**TASK DESCRIPTION:** Reproduce the rows below, replacing "scientific name" with "Latin name" at every occurrence and leaving all other text unchanged.

[Stored items]

- - -

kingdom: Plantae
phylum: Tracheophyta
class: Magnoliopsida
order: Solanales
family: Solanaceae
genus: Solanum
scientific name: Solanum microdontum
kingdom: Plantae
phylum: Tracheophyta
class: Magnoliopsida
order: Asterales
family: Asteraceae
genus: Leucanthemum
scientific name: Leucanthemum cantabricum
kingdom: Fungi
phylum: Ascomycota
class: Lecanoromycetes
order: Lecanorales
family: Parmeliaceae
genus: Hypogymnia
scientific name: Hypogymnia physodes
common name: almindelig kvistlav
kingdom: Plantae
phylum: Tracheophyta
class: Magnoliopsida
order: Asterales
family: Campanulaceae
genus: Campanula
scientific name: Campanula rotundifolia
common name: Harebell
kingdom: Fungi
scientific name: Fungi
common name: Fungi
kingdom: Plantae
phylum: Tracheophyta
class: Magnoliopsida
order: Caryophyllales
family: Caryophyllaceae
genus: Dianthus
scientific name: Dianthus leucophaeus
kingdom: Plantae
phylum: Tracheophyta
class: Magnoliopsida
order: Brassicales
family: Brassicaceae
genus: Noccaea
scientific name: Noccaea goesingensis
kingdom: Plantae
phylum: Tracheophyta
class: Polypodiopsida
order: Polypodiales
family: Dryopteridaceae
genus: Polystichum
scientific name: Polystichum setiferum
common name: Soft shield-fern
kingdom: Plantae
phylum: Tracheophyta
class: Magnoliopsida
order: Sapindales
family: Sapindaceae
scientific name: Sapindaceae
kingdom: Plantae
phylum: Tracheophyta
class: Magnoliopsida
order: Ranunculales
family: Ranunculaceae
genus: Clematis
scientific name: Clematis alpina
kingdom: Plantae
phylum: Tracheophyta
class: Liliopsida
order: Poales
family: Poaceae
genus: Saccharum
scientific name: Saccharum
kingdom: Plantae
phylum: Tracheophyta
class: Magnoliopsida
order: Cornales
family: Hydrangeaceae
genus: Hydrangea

- - -

**TASK RESPONSE:**
kingdom: Plantae
phylum: Tracheophyta
class: Magnoliopsida
order: Solanales
family: Solanaceae
genus: Solanum
Latin name: Solanum microdontum
kingdom: Plantae
phylum: Tracheophyta
class: Magnoliopsida
order: Asterales
family: Asteraceae
genus: Leucanthemum
Latin name: Leucanthemum cantabricum
kingdom: Fungi
phylum: Ascomycota
class: Lecanoromycetes
order: Lecanorales
family: Parmeliaceae
genus: Hypogymnia
Latin name: Hypogymnia physodes
common name: almindelig kvistlav
kingdom: Plantae
phylum: Tracheophyta
class: Magnoliopsida
order: Asterales
family: Campanulaceae
genus: Campanula
Latin name: Campanula rotundifolia
common name: Harebell
kingdom: Fungi
Latin name: Fungi
common name: Fungi
kingdom: Plantae
phylum: Tracheophyta
class: Magnoliopsida
order: Caryophyllales
family: Caryophyllaceae
genus: Dianthus
Latin name: Dianthus leucophaeus
kingdom: Plantae
phylum: Tracheophyta
class: Magnoliopsida
order: Brassicales
family: Brassicaceae
genus: Noccaea
Latin name: Noccaea goesingensis
kingdom: Plantae
phylum: Tracheophyta
class: Polypodiopsida
order: Polypodiales
family: Dryopteridaceae
genus: Polystichum
Latin name: Polystichum setiferum
common name: Soft shield-fern
kingdom: Plantae
phylum: Tracheophyta
class: Magnoliopsida
order: Sapindales
family: Sapindaceae
Latin name: Sapindaceae
kingdom: Plantae
phylum: Tracheophyta
class: Magnoliopsida
order: Ranunculales
family: Ranunculaceae
genus: Clematis
Latin name: Clematis alpina
kingdom: Plantae
phylum: Tracheophyta
class: Liliopsida
order: Poales
family: Poaceae
genus: Saccharum
Latin name: Saccharum
kingdom: Plantae
phylum: Tracheophyta
class: Magnoliopsida
order: Cornales
family: Hydrangeaceae
genus: Hydrangea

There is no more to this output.